Am 16. Februar 2013 veranstaltete das Theater Heilbronn als erstes Stadttheater einen Kultur Tweetup. „Einen was? Einen Tweetup?“ – Wenn ich ehrlich bin, dann habe ich von einem Kultur Tweetup das erste Mal gehört, als Katrin Schröder, Social Media und Marketing Beauftragte am Theater Heilbronn, im Winter 2012 auf mich zukam und fragte, ob ich eine Probe zur Uraufführung der Oper MINSK, welche am 3. März 2013 Premiere haben sollte, für Twitterer öffnen würde.

Bis zum Sommer 2012 war ich am Theater Heilbronn als Regisseur, Chefdramaturg und stellvertretender Intendant engagiert. Als Leiter der Abteilung Marketing und Öffentlichkeitsarbeit war ich mit dem Entwicklungs- und Aufbauprozess der Social Media Aktivitäten am Haus bestens vertraut. Aber sich auf einen Kultur Tweetup während des knapp 6-wöchigen Probenprozesses als Gastregisseur einzulassen, war auch für mich Neuland. Normalerweise lässt man sich vor einer Premiere nicht gerne in seine künstlerischen Karten schauen, denn es wird noch ausprobiert, verworfen und neu gestaltet. Allerdings hatte mich das Gesamtkonzept überzeugt, mit dem Theater versucht, neue Wege im digitalen Raum zu gehen. Der kultup wurde als begleitende Marketingstrategie gesehen, damit die Inszenierung überregionale Aufmerksamkeit finden kann. Es war beabsichtigt, eine neue Zielgruppe für die Theaterarbeit zu interessieren, Schwellenängste abzubauen und sowohl Verständnis für die Kulturarbeit herzustellen, wie auch eine Beziehung zu der online Community aufzubauen, indem man exklusive Hintergrundinformationen und vertiefende Inhalte anbietet. Es wurde sich bewusst dafür entschieden eine Probe zu öffnen, da selbst viele Theaterbesucher nicht wissen wie ein Stück entsteht, wie eine Probe abläuft und welche Arbeit dahinter steckt bis ein Stück zur eigentlichen Aufführung kommt. Hier bietet gerade Twitter als Echtzeitmedium interessante Möglichkeiten schnell Informationen zu streuen und in den Dialog mit seiner Zielgruppe zu treten.

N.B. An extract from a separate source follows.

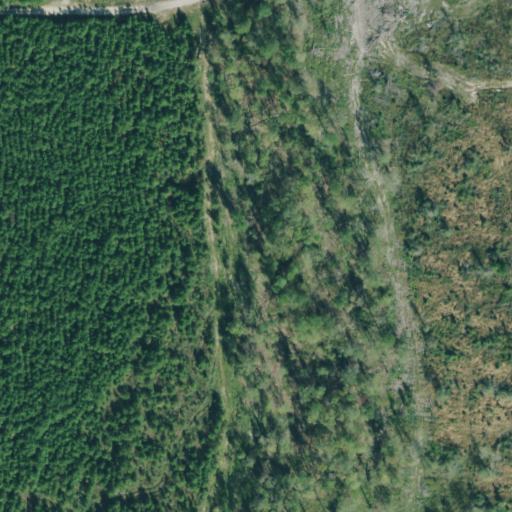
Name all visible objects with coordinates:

Zur Verstärkung des Teams für dieses neuartige digitale Kulturevent wurden Birgit Schmidt-Hurtienne und Ulrike Schmidt von der Organisation Kultup aus Frankfurt mit an Bord geholt. Die beiden Frauen beschreiben einen Kultur Tweetup folgendermaßen: „Bei KultUps geht es um mehr als ein reines Zusammentreffen von Twitterern. Wir zeigen bei unseren Tweetups, was es in Kultureinrichtungen Interessantes und Spannendes zu entdecken gibt. Wir öffnen den Twitterern die Türen der Kultureinrichtungen und den Kultureinrichtungen den Weg in den digitalen Raum, wo sie ihren Aktionsradius für die Dauer der Veranstaltung und darüber hinaus erweitern können.“

Bereits einige Wochen vor dem eigentlichen Twitter Event wurde im Blog des Theaters Heilbronn ein Blick hinter die Kulissen der Uraufführung Minsk geworfen. Die Mitarbeiter_innen aus der ÖA, Dramaturgie und von Kultup haben fast täglich geschrieben, fotografiert und gefilmt, um die Arbeit am Theater und die Inhalte der Inszenierung zu vermitteln.  Es gab Beiträge zu dem Komponisten Ian Wilson, der Librettistin Lavinia Greenlaw, den Protagonisten Johanna Greulich (Anoushka), Ksenija Lukic (Anna) und Niklas Romer (Fyodor), dem Inszenierungsteam sowie dem Kooperationspartner dem Württembergischen Kammerorchester Heilbronn. Der Leser konnte außerdem die Entstehung der Bühne, der Kostüme sowie der Maske in den Theaterwerkstätten verfolgen.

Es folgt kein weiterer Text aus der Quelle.